> _Problem to work on_
Retype the rows below without any changes, starting at the line that contains "情報更新日：2026/08/07 終了予定日：2026/09/10" and continuing through the end of the rows. Leave the pictures out of your answer.

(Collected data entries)
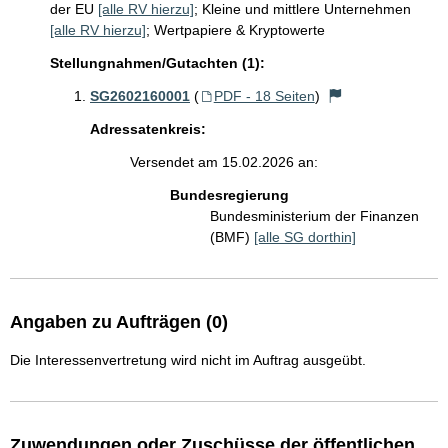
der EU
[alle RV hierzu]
;
Kleine und mittlere Unternehmen
[alle RV hierzu]
;
Wertpapiere & Kryptowerte
Stellungnahmen/Gutachten (1):
SG2602160001
(
PDF - 18 Seiten
)
Adressatenkreis:
Versendet am 15.02.2026 an:
Bundesregierung
Bundesministerium der Finanzen
(BMF)
[alle SG dorthin]
Angaben zu Aufträgen (0)
Die Interessenvertretung wird nicht im Auftrag ausgeübt.
Zuwendungen oder Zuschüsse der öffentlichen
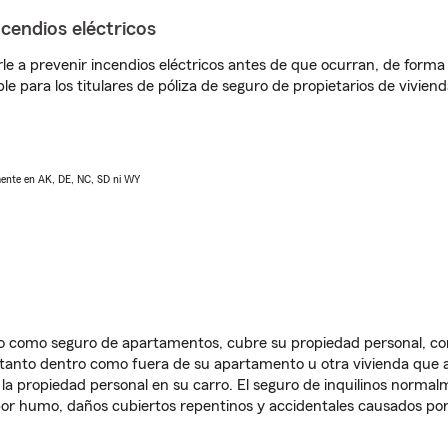
ncendios eléctricos
e a prevenir incendios eléctricos antes de que ocurran, de forma 
le para los titulares de póliza de seguro de propietarios de vivie
lmente en AK, DE, NC, SD ni WY
ido como seguro de apartamentos, cubre su propiedad personal, c
, tanto dentro como fuera de su apartamento u otra vivienda que a
 la propiedad personal en su carro. El seguro de inquilinos norma
or humo, daños cubiertos repentinos y accidentales causados por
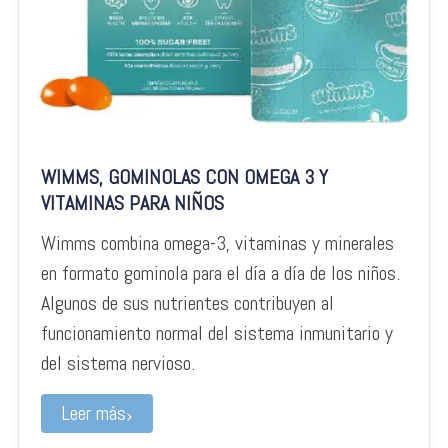
WIMMS, GOMINOLAS CON OMEGA 3 Y
VITAMINAS PARA NIÑOS
Wimms combina omega-3, vitaminas y minerales
en formato gominola para el día a día de los niños.
Algunos de sus nutrientes contribuyen al
funcionamiento normal del sistema inmunitario y
del sistema nervioso.
Leer más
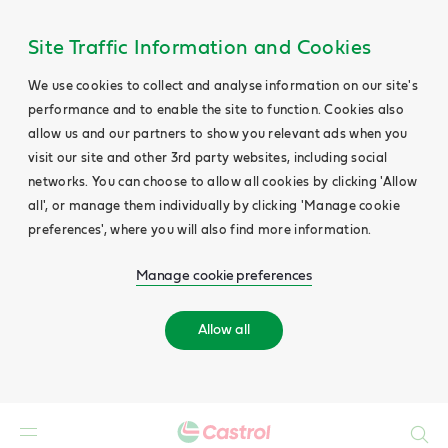
Site Traffic Information and Cookies
We use cookies to collect and analyse information on our site's
performance and to enable the site to function. Cookies also
allow us and our partners to show you relevant ads when you
visit our site and other 3rd party websites, including social
networks. You can choose to allow all cookies by clicking 'Allow
all', or manage them individually by clicking 'Manage cookie
preferences', where you will also find more information.
Manage cookie preferences
Allow all
Search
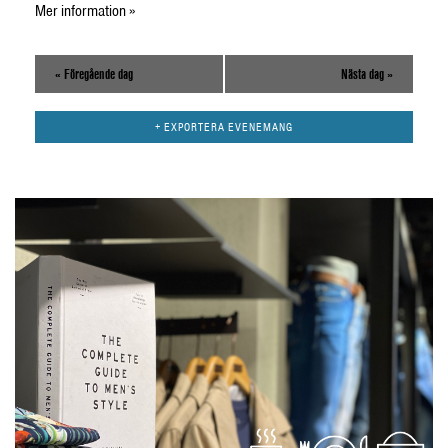
Mer information »
«
Föregående dag
Nästa dag
»
+ EXPORTERA EVENEMANG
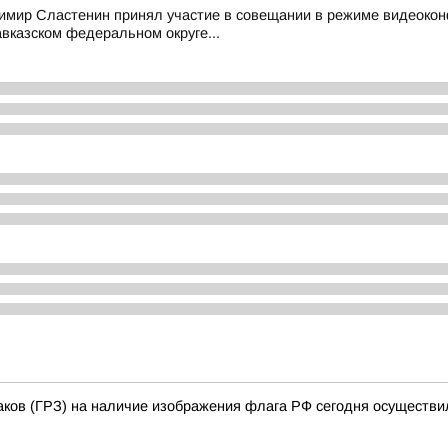
мир Сластенин принял участие в совещании в режиме видеокон
вказском федеральном округе...
аков (ГРЗ) на наличие изображения флага РФ сегодня осуществи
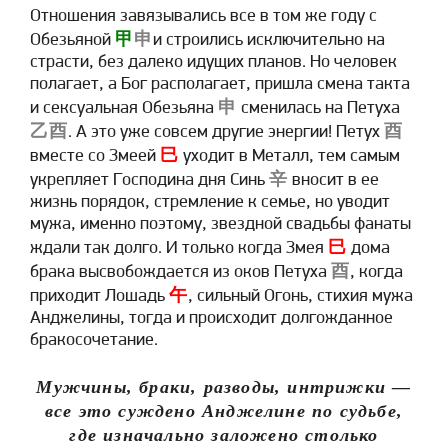
Отношения завязывались все в том же году с
甲
申
Обезьяной
и строились исключительно на
страсти, без далеко идущих планов. Но человек
полагает, а Бог располагает, пришла смена такта
申
и сексуальная Обезьяна
сменилась на Петуха
乙酉
酉
. А это уже совсем другие энергии! Петух
巳
вместе со Змеей
уходит в Металл, тем самым
辛
укрепляет Господина дня Синь
вносит в ее
жизнь порядок, стремление к семье, но уводит
мужа, именно поэтому, звездной свадьбы фанаты
巳
ждали так долго. И только когда Змея
дома
酉
брака высвобождается из оков Петуха
, когда
午
приходит Лошадь
, сильный Огонь, стихия мужа
Анджелины, тогда и происходит долгожданное
бракосочетание.
Мужчины, браки, разводы, интрижки —
все это суждено Анджелине по судьбе,
где изначально заложено столько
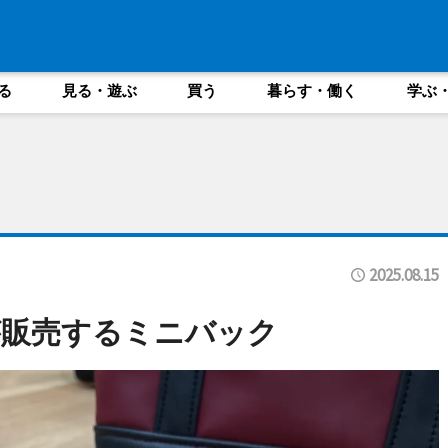
る
見る・遊ぶ
買う
暮らす・働く
学ぶ
2025.08.15
が販売するミニバック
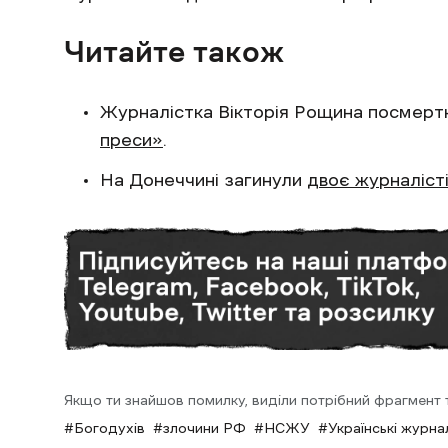
Читайте також
Журналістка Вікторія Рощина посмерт
преси»
.
На Донеччині загинули
двоє журналіст
Якщо ти знайшов помилку, виділи потрібний фрагмент та
Богодухів
злочини РФ
НСЖУ
Українські журна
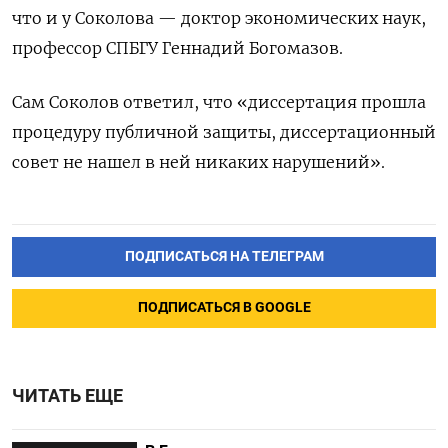
что и у Соколова — доктор экономических наук,
профессор СПБГУ Геннадий Богомазов.
Сам Соколов ответил, что «диссертация прошла
процедуру публичной защиты, диссертационный
совет не нашел в ней никаких нарушений».
ПОДПИСАТЬСЯ НА ТЕЛЕГРАМ
ПОДПИСАТЬСЯ В GOOGLE
ЧИТАТЬ ЕЩЕ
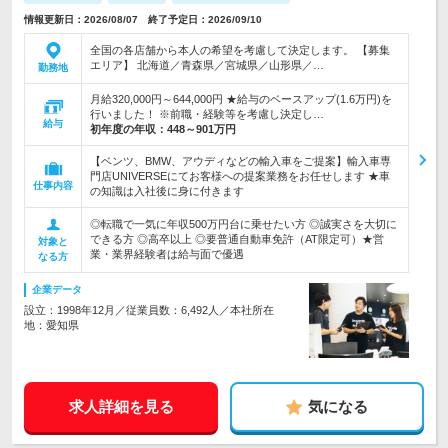
情報更新日：2026/08/07 終了予定日：2026/09/10
全国の各店舗から本人の希望を考慮して決定します。 【募集
エリア】 北海道／青森県／宮城県／山形県／…
勤務地
月給320,000円～644,000円 ★給与のベースアップ(1.6万円)を
行いました！ ※前職・経験等を考慮し決定し…
給与
初年度の年収：
448～901万円
【ベンツ、BMW、アウディなどの輸入車をご提案】輸入車専
門店UNIVERSEにてお客様への提案業務をお任せします ★車
仕事内容
の知識は入社後に身に付きます
◎転職で一気に年収500万円台に乗せたい方 ◎誠実さを大切に
できる方 ◎高卒以上 ◎要普通自動車免許（AT限定可）★営
対象と
業・業界経験者は給与面で優遇
なる方
企業データ
設立：1998年12月／従業員数：6,492人／本社所在
地：愛知県
求人詳細を見る
気になる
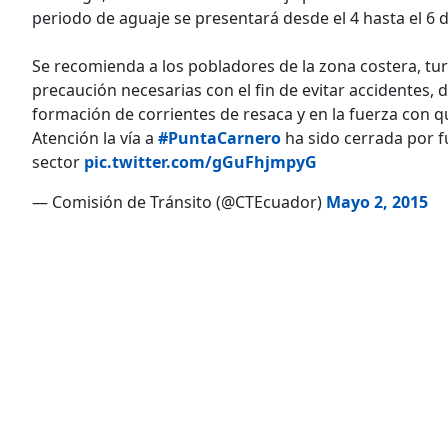
periodo de aguaje se presentará desde el 4 hasta el 6 
Se recomienda a los pobladores de la zona costera, tur
precaución necesarias con el fin de evitar accidentes, d
formación de corrientes de resaca y en la fuerza con q
Atención la vía a
#PuntaCarnero
ha sido cerrada por f
sector
pic.twitter.com/gGuFhjmpyG
— Comisión de Tránsito (@CTEcuador)
Mayo 2, 2015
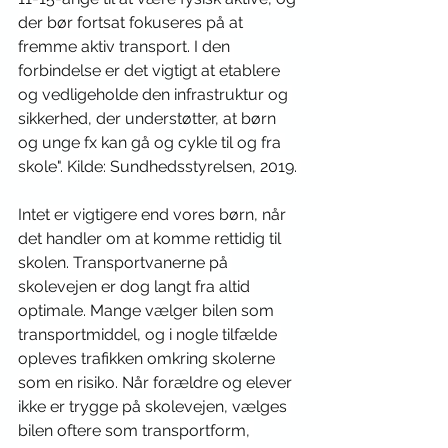
der bør fortsat fokuseres på at 
fremme aktiv transport. I den 
forbindelse er det vigtigt at etablere 
og vedligeholde den infrastruktur og 
sikkerhed, der understøtter, at børn 
og unge fx kan gå og cykle til og fra 
skole". Kilde: Sundhedsstyrelsen, 2019. 
Intet er vigtigere end vores børn, når 
det handler om at komme rettidig til 
skolen. Transportvanerne på 
skolevejen er dog langt fra altid 
optimale. Mange vælger bilen som 
transportmiddel, og i nogle tilfælde 
opleves trafikken omkring skolerne 
som en risiko. Når forældre og elever 
ikke er trygge på skolevejen, vælges 
bilen oftere som transportform, 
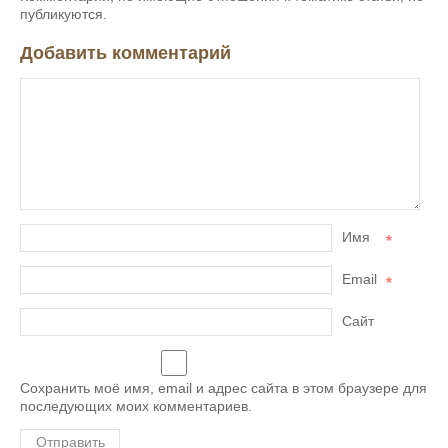
публикуются.
Добавить комментарий
Имя
*
Email
*
Сайт
Сохранить моё имя, email и адрес сайта в этом браузере для
последующих моих комментариев.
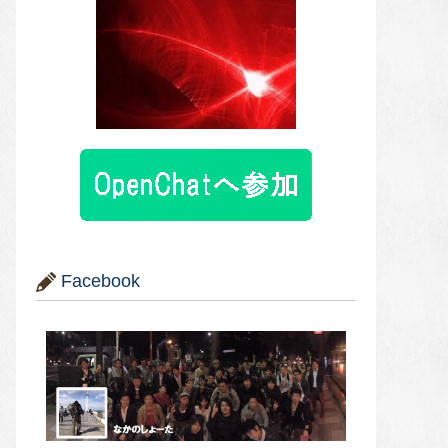
Facebook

> _Reply to the task_
情報更新日：2026/08/07 終了予定日：2026/09/10
全国の各店舗から本人の希望を考慮して決定します。 【募集
エリア】 北海道／青森県／宮城県／山形県／…
勤務地
月給320,000円～644,000円 ★給与のベースアップ(1.6万円)を
行いました！ ※前職・経験等を考慮し決定し…
給与
初年度の年収：
448～901万円
【ベンツ、BMW、アウディなどの輸入車をご提案】輸入車専
門店UNIVERSEにてお客様への提案業務をお任せします ★車
仕事内容
の知識は入社後に身に付きます
◎転職で一気に年収500万円台に乗せたい方 ◎誠実さを大切に
できる方 ◎高卒以上 ◎要普通自動車免許（AT限定可）★営
対象と
業・業界経験者は給与面で優遇
なる方
企業データ
設立：1998年12月／従業員数：6,492人／本社所在
地：愛知県
求人詳細を見る
気になる
periodo de aguaje se presentará desde el 4 hasta el 6 
Se recomienda a los pobladores de la zona costera, tur
precaución necesarias con el fin de evitar accidentes, d
formación de corrientes de resaca y en la fuerza con q
Atención la vía a
#PuntaCarnero
ha sido cerrada por f
sector
pic.twitter.com/gGuFhjmpyG
— Comisión de Tránsito (@CTEcuador)
Mayo 2, 2015
der bør fortsat fokuseres på at 
fremme aktiv transport. I den 
forbindelse er det vigtigt at etablere 
og vedligeholde den infrastruktur og 
sikkerhed, der understøtter, at børn 
og unge fx kan gå og cykle til og fra 
skole". Kilde: Sundhedsstyrelsen, 2019. 
Intet er vigtigere end vores børn, når 
det handler om at komme rettidig til 
skolen. Transportvanerne på 
skolevejen er dog langt fra altid 
optimale. Mange vælger bilen som 
transportmiddel, og i nogle tilfælde 
opleves trafikken omkring skolerne 
som en risiko. Når forældre og elever 
ikke er trygge på skolevejen, vælges 
bilen oftere som transportform, 
публикуются.
Добавить комментарий
Имя
*
Email
*
Сайт
Сохранить моё имя, email и адрес сайта в этом браузере для
последующих моих комментариев.
Facebook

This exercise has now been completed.